Background Routine comparable outcome data collection relating to the later health status of babies born very preterm has long been considered important, but has not been achieved in the UK.

Aim To test the potential for a parental questionnaire to provide these data for all eligible babies from a geographical population.

Methods Consent for follow-up by questionnaire (using the Parent Report of Children's Abilities-Revised combined with questions derived from the Oxford minimum dataset) was sought for all babies ≤30 weeks of gestation, discharged from a hospital in the East Midlands and Yorkshire regions of the UK, having been born between 1 January 2007 and 31 December 2011.

Results The rate of consent to participate in follow-up showed a steady increase over time to 83.1% in 2011. However, the response rate in terms of completion and return of the questionnaire at 2 years, as a proportion of those eligible, showed little change over time, varying between 42% and 46%. Among those children where a questionnaire was returned, the rate of disability was broadly consistent over time: lowest in 2009, 21.0% (95% CI 16.8% to 25.6%) and highest in 2011, 25.5% (95% CI 21.5% to 31.2%).
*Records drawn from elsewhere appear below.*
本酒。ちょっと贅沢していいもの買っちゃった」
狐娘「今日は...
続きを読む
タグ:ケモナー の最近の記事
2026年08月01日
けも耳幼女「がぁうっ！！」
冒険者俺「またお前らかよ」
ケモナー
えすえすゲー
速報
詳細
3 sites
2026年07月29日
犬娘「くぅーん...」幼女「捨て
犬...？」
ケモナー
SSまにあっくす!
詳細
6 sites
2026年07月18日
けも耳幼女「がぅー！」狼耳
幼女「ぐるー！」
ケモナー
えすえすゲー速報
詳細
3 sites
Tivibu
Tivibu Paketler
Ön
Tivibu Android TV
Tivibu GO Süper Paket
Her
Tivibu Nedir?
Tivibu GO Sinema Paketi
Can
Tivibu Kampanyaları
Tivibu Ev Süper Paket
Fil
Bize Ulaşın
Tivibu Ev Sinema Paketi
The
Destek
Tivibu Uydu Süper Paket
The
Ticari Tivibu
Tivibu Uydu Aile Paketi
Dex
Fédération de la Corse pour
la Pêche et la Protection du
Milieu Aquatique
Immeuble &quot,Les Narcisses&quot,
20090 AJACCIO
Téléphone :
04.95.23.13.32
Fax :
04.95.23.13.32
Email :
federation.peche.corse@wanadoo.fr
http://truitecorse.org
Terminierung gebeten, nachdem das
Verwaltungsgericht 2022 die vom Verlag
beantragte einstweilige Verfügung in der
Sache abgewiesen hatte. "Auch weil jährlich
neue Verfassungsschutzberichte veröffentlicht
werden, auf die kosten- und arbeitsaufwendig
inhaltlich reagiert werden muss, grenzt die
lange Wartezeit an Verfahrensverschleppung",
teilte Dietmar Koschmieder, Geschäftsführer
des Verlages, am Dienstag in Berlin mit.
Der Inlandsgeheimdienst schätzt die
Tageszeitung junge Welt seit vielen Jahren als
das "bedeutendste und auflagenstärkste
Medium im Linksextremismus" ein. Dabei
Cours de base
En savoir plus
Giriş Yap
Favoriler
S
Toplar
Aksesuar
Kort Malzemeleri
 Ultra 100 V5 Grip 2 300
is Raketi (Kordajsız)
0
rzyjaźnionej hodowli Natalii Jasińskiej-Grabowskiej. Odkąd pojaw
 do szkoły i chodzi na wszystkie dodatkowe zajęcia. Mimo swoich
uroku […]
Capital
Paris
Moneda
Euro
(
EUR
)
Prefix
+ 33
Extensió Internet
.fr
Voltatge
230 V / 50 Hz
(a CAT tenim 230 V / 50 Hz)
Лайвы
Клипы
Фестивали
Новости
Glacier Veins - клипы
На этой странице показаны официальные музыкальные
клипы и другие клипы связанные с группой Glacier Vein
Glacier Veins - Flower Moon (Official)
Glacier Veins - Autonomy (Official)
The instruments used appeared effective with the capability of discriminating between children with physical and/or cognitive disability.

Conclusions The overall response rate in terms of returned questionnaires was disappointing and inadequate to recommend for implementation. It is possible that response rates would have been higher had clinical follow-up been linked to the data obtained from the questionnaires rather than running as a parallel process.